Administrador Colimapm | Opinión | 10/08/2025

LA POSESIÓN DE LOS BIENES ETERNOS REQUIERE LA FE Y EL DESPRENDIMIENTO

LC 12,32-48

POR: Pbro. Jorge Armando Castillo Elizondo

El domingo anterior pudimos descubrir la importancia de los bienes del cielo y la falsedad y caducidad de los temporales, pero la cuestión no es tan sencilla como parece, puesto que los bienes tienen un influjo en la persona, en su interior, debemos aprender hasta qué punto estamos apegados o desapegados a las cosas de este mundo, para descubrir que tan difícil nos será disponernos a los bienes que Dios nos prometió y que ya desde ahora podemos gozar.

Solamente quién está en disposición de poseer, tiene la capacidad de ayudar y ofrecer. Dios, autor de todas las cosas y a quien pertenece todo, es capaz de ofrecer y prometer lo mejor de sí, su misma vida y la comunión con él, sintetizado en la palabra Reino. La primera lectura del libro de la Sabiduría nos muestra cómo Dios preanuncia la liberación de Egipto para que el pueblo pueda comprender y disponerse a sus promesas. Podemos considerar el tiempo del Antiguo Testamento como el tiempo de las promesas de Dios que, con el paso del tiempo, se han cumplido y realizado en Cristo. El tiempo de Cristo es el tiempo de la gracia, del cumplimiento y de la realización de las promesas de Dios.

Dos son las promesas más importantes de Dios en el Antiguo Testamento ofrecidas a Abraham: la posesión de la tierra y la descendencia; y en tiempo de Moisés, la liberación de Egipto. Estas promesas, aunque tuvieron un cumplimiento temporal y concreto ya preparaban al pueblo a su realización plena: la posesión del reino eterno, ser familia de Dios y la liberación del pecado y de la muerte. Ya en el inicio de la profecía se vislumbraban también las disposiciones para poder recibir las promesas de Dios y de entre todas ellas la primera es la fe. La carta a los Hebreos nos presenta a Abraham, que por medio de la fe se dispuso a cumplir la voluntad de Dios: “vivió como extranjero… esperaba la ciudad de sólidos cimientos… murieron sin haber recibido las promesas, sino viéndolas desde lejos… ansiaban una patria mejor”. Las promesas de Dios miraban hacia el cumplimiento de los bienes eternos. Recordemos lo que Jesús dijo: «Pero ¡dichosos sus ojos, porque ven, y sus oídos, porque oyen! Pues les aseguro que muchos profetas y justos desearon ver lo que ustedes ven, pero no lo vieron, y oír lo que ustedes oyen, pero no lo oyeron. (Mt 13,16-17). Cristo era plenamente consciente que el tiempo de su presencia era el cumplimiento de todas las promesas hechas por Dios.

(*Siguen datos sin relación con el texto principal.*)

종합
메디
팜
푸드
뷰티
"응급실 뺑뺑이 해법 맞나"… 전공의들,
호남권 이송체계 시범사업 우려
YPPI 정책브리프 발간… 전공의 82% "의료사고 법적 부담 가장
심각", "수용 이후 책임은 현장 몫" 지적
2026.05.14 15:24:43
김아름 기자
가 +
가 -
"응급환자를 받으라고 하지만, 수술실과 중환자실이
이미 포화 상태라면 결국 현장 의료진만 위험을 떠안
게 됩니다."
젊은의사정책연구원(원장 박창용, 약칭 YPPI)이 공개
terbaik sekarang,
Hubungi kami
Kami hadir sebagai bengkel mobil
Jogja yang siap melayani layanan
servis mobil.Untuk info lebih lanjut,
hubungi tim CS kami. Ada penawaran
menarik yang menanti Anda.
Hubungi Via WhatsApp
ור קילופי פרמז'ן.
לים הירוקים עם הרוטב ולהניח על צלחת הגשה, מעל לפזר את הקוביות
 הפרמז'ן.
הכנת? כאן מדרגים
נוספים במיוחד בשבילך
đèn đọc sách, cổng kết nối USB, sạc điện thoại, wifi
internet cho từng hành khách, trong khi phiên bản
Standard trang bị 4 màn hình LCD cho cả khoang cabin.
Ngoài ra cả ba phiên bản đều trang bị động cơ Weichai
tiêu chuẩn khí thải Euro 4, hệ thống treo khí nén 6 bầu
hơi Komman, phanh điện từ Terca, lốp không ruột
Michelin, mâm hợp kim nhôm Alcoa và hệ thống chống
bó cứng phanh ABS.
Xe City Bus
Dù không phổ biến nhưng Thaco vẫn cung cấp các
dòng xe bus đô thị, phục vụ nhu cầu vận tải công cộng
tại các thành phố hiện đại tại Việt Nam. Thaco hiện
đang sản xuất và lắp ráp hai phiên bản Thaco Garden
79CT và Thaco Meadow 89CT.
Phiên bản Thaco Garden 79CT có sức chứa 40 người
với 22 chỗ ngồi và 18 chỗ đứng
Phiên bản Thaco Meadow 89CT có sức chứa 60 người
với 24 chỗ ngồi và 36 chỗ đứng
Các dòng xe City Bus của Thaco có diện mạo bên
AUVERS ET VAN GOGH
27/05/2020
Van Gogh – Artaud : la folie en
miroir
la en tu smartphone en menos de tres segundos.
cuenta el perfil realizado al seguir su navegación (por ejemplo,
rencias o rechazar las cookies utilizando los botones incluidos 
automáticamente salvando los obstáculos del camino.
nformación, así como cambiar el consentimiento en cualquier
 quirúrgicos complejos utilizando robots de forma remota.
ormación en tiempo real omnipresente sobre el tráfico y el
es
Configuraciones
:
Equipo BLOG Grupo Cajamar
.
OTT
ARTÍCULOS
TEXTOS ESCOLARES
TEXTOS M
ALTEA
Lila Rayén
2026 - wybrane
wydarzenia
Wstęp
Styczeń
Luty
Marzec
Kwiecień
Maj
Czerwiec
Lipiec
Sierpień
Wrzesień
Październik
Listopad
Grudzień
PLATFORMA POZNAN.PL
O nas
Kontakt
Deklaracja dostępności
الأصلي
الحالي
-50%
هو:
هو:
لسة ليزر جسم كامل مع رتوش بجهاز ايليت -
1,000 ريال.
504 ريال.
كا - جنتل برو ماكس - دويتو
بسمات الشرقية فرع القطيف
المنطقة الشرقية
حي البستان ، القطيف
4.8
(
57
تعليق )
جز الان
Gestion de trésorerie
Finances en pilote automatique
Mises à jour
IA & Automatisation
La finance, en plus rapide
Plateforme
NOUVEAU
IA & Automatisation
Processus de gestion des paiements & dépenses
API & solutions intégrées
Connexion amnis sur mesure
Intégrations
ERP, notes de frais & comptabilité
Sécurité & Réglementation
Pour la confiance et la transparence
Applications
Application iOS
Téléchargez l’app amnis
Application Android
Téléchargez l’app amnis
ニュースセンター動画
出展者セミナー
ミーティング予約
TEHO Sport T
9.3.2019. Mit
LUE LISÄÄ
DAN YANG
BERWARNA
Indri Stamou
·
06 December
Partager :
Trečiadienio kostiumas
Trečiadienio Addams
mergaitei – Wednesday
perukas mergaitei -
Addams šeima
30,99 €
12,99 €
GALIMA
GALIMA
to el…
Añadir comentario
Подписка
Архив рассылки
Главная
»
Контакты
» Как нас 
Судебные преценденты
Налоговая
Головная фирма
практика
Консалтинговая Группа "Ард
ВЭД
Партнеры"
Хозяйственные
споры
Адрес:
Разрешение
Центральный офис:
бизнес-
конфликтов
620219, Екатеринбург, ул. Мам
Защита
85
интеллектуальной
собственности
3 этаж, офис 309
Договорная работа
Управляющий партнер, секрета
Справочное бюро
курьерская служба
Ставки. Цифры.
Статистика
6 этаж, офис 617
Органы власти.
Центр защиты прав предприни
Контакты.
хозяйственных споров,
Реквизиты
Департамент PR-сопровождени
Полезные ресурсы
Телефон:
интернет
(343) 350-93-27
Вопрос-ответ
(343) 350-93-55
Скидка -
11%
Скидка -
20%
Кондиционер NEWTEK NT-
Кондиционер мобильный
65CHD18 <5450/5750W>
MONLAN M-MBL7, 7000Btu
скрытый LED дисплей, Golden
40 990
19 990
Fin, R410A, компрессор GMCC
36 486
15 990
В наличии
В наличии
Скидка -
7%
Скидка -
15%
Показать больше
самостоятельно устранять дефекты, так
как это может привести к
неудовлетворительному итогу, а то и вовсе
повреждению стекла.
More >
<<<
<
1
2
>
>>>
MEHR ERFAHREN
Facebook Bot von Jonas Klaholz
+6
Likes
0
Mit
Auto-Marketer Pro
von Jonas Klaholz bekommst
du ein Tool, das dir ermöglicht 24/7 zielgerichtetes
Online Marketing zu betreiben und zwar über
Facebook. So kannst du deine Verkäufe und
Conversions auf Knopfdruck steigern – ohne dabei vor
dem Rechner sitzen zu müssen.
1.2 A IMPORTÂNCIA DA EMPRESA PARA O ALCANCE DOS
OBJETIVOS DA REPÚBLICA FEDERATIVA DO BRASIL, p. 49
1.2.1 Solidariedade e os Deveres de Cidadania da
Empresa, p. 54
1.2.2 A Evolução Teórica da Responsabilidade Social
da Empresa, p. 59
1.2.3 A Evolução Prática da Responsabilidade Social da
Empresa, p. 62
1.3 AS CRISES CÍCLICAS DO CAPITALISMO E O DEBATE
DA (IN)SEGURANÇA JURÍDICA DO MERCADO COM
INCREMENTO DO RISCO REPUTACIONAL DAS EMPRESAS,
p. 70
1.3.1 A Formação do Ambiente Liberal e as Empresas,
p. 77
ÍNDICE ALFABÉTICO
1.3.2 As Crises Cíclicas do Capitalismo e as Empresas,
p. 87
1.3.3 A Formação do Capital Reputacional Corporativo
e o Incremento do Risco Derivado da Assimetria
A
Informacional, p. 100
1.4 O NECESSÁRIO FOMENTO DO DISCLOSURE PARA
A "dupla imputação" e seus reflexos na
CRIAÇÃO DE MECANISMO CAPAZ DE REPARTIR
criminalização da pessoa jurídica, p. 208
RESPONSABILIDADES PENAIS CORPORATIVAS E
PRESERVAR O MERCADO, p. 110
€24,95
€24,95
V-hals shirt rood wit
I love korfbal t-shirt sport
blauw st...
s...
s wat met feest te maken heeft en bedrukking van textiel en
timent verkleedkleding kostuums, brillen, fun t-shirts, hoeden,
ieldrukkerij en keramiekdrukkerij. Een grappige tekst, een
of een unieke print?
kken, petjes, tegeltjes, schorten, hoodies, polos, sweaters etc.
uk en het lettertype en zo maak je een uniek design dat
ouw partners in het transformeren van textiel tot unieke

Lo que hasta ahora hemos meditado nos permite concluir y entender que con Cristo realmente gozamos de las promesas de Dios. Desde ahora por medio de la fe, pregustamos los bienes que Cristo nos ha ganado y ofrecido. Solamente quién reconoce y valora lo que Dios ha ofrecido, podrá gustarlo de verdad. El corazón debe orientarse constantemente a los bienes del cielo y debe luchar para no dejar que las cosas temporales nos aparten de lo más importante; por ello, es muy clara y lapidaria la expresión que dice Jesús: “donde esta tu tesoro, ahí estará tu corazón”. Si lo más importante para mí son los bienes materiales o el dinero, allí estará apegado el corazón.

Debemos luchar por mantenernos libres frente a todo lo creado y procurar gustar primero de Dios. Es lamentable que el hombre experimente la miseria espiritual, el hambre y la sed de Dios y no quiera voltear hacia su Dios para recibir lo que por amor nos ha prometido. Cristo nos enseña a buscar ya desde ahora los bienes que duran para siempre. La certeza de poseer ya desde ahora lo que después recibiremos en plenitud y sin límite, debe ser un aliciente para perseverar en la fe y sobre todo en medio de las dificultades. Nada nos debe desanimar aun cuando veamos que las promesas de Dios tardan en manifestarse. Ya desde la oración y la Eucaristía podemos pregustar todos los bienes de Dios: su amor, su gracia, la paz, el perdón, la alegría, etc. El cristianismo en el mundo tendría que ser la religión más atractiva en todo el sentido de la palabra, porque no trabajamos ni vivimos para los bienes del mundo, sino para los bienes del cielo, gozamos ya desde ahora de la presencia real de Dios en medio de nosotros que nos santifica y nos prepara para encontrar la salvación.